■ **What this task involves**
Could you copy out the Ascension Thursday homily below word for word, from "(Ascension Thursday 2011: This" up to and including "follow this . . ."?

■ **Excerpt provided**
Thursday, June 02, 2011

What We Need to Know, and What We Don’t Need to Know

(Ascension Thursday 2011: This homily was given on June 2, 2011 at St. Pius X Church, Westerly, R.I., by Fr. Raymond Suriani. Read Acts 1: 1-14)

[For the audio version of this homily, click here: Ascension Thursday 2011]

See if you can follow this . . .

The world is full of people who desperately want to know what they don’t need to know; and, who, at the very same time, don’t know what they should know and what they do need to know!

That’s one reason why more people gossip than read the Bible or the Catechism!

C.S. Lewis, the author of The Chronicles of Narnia, understood this human tendency as well as anyone. That’s why he often has Aslan, the Great Lion, tell the other characters in these 7 stories to—for lack of a better expression—mind their own business! (Aslan, remember, represents Jesus in these novels.) For example, in The Voyage of the Dawn Treader, Lucy, one of the children, asks Aslan whether her cousin Eustace will ever come back again to Narnia. Aslan answers her by saying, “Child, do you really need to know that?” Along the same lines, in one of the other stories, The Horse and His Boy, Aslan says to Shasta, one of the main characters, “I tell no-one any story but his own.”

I mention this today because in our first reading we’re told that just before Jesus ascended into heaven 2,000 years ago the apostles asked him a question about the future of the nation of Israel. Their “inquiring minds” wanted to know. They said, “Lord, are you at this time going to restore the kingdom to Israel?” Apparently, they still had this idea in their heads that the Messiah had come to restore the nation of Israel to the place of prominence that it had under King David many years before.

Layout dataset entries:
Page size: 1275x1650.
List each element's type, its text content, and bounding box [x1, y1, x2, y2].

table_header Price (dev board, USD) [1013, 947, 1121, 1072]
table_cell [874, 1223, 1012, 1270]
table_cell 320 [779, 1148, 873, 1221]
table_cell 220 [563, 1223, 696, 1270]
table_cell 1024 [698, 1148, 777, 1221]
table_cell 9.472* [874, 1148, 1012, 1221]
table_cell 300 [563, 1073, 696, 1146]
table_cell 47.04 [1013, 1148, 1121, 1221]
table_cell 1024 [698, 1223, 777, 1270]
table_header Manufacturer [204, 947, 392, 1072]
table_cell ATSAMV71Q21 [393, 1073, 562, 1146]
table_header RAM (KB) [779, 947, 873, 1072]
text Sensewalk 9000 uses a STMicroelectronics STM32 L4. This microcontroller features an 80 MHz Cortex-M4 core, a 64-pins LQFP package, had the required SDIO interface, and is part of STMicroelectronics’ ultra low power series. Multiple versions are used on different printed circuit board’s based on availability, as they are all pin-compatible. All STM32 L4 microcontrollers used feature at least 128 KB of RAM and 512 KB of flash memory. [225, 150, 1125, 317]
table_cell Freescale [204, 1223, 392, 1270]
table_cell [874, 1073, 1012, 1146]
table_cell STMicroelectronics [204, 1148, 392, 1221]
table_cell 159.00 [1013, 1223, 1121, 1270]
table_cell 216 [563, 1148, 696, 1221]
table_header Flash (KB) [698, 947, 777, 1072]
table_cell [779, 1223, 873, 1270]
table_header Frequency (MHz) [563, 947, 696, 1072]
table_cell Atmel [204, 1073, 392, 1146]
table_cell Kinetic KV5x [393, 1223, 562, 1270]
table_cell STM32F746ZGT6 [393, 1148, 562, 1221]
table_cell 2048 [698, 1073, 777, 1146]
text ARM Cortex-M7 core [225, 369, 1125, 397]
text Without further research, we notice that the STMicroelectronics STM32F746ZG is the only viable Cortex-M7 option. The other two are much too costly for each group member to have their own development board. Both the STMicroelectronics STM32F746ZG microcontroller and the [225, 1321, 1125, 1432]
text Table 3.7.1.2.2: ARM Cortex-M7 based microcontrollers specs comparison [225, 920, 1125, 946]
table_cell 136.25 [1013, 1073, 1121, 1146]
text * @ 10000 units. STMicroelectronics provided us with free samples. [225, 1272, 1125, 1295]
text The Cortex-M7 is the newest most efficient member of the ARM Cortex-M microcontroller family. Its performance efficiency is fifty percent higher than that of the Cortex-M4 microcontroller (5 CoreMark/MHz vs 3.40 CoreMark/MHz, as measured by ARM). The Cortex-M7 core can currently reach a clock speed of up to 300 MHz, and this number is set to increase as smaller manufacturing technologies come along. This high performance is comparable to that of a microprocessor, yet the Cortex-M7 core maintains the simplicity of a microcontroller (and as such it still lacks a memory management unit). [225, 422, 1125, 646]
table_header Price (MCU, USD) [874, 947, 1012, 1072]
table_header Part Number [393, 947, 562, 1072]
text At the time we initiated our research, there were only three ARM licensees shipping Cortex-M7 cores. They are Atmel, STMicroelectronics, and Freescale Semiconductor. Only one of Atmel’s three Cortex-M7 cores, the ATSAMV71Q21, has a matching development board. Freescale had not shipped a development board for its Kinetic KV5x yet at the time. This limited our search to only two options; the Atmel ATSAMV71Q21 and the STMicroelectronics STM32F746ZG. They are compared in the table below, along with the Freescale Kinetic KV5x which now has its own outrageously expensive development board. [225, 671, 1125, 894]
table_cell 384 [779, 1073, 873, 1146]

■ **Output of the task**
(Ascension Thursday 2011: This homily was given on June 2, 2011 at St. Pius X Church, Westerly, R.I., by Fr. Raymond Suriani. Read Acts 1: 1-14)

[For the audio version of this homily, click here: Ascension Thursday 2011]

See if you can follow this . . .